Es ist besonders Bernd Ahnicke zu verdanken, der sich auf die Suche nach den Namen und deren Angehörigen gemacht hat. Unterstützt wurde die Recherche durch Schüler der Regelschule in Bad Colberg-Heldburg und einer Schule in Kolno mit ihrer engagierten Lehrerin Frau Urszula Banach und ihrem Ehemann Robert.
Frau Urszula Banach hat mit Hilfe der Sterbeurkunden von Poppenhausen nach den Hinterbliebenen gesucht, die bis dahin keinerlei Nachricht über den Verbleib ihrer Angehörigen nach der Deportation nach Deutschland erhalten hatten.
Ihr ist es zu verdanken, das der Kontakt zu Familienangehörigen hergestellt werden konnte.

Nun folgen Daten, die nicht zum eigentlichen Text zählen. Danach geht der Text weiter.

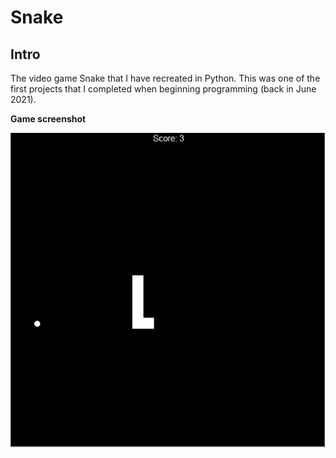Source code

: # Snake

## Intro
The video game Snake that I have recreated in Python. This was one of the first projects that I completed when beginning programming (back in June 2021).

**Game screenshot**

![Game screenshot](./images/gameScreenShot.jpg)
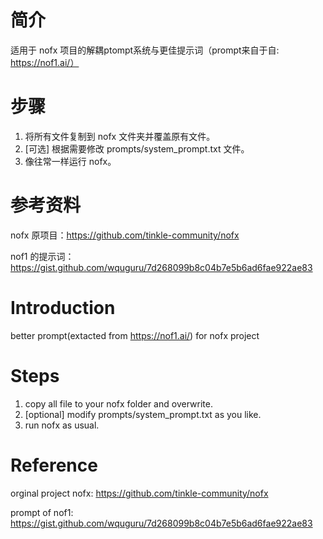 # 简介
适用于 nofx 项目的解耦ptompt系统与更佳提示词（prompt来自于自: https://nof1.ai/）

# 步骤
1. 将所有文件复制到 nofx 文件夹并覆盖原有文件。
2. [可选] 根据需要修改 prompts/system_prompt.txt 文件。
3. 像往常一样运行 nofx。

# 参考资料
nofx 原项目：https://github.com/tinkle-community/nofx

nof1 的提示词：https://gist.github.com/wquguru/7d268099b8c04b7e5b6ad6fae922ae83


# Introduction
better prompt(extacted from https://nof1.ai/) for nofx project

# Steps
1. copy all file to your nofx folder and overwrite.
2. [optional] modify prompts/system_prompt.txt as you like.
3. run nofx as usual.

# Reference
orginal project nofx: https://github.com/tinkle-community/nofx

prompt of nof1: https://gist.github.com/wquguru/7d268099b8c04b7e5b6ad6fae922ae83

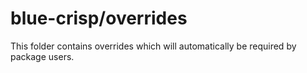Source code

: # blue-crisp/overrides

This folder contains overrides which will automatically be required by package users.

Zum Beispiel ein Schicksal: Bronislaw Pokorski

Im Totenbuch des KZ Buchenwald steht dazu: Bronislaw Pokorski, geboren am 17.10.1909 in Czeskow/Lask, ermordet am 11.5.1942 in Poppenhausen, Häftlingsnummer: 1668
Seine Ehefrau Zofia Pokorska, ist heute 97 Jahre alt und sie hat einen Sohn.
Bronislaw war damals 33 Jahre alt.

Nikodom Zawadzki war 19, Jan Jaros 21 Jahre und Stanislaus Kaprzyk 22 Jahre alt.

Es hat lange gedauert, aber heute werden aus den Zahlen Namen und besser wie Julius Fucik kann ich es nicht in Worte fassen.

Julius Fucik, tschechischer Journalist und Widerstandskämpfer, hat vor seiner Hinrichtung am 8. September 1943 in seiner Zelle folgende Zeilen in seinem Buch „Reportage unter dem Strang“ geschrieben, die heute noch aktuell sind:

„…um eins bitte ich: Ihr, die ihr diese Zeit überlebt, vergesst nicht.
Vergesst die Guten nicht und nicht die Schlechten.
Sammelt geduldig die Zeugnisse über die Gefallenen.
Eines Tages wird das Heute Vergangenheit sein, wird man von der großen Zeit und von den namenlosen Helden sprechen, die Geschichte gemacht haben.
Ich möchte, dass man weiß, dass es keine namenlosen Helden gegeben hat…
dass es Menschen waren, die ihren Namen, ihr Gesicht, ihre Sehnsucht und ihre Hoffnungen hatten,
und das deshalb der Schmerz auch des Letzten unter ihnen nicht kleiner war, als der Schmerz des Ersten, dessen Name erhalten bleibt.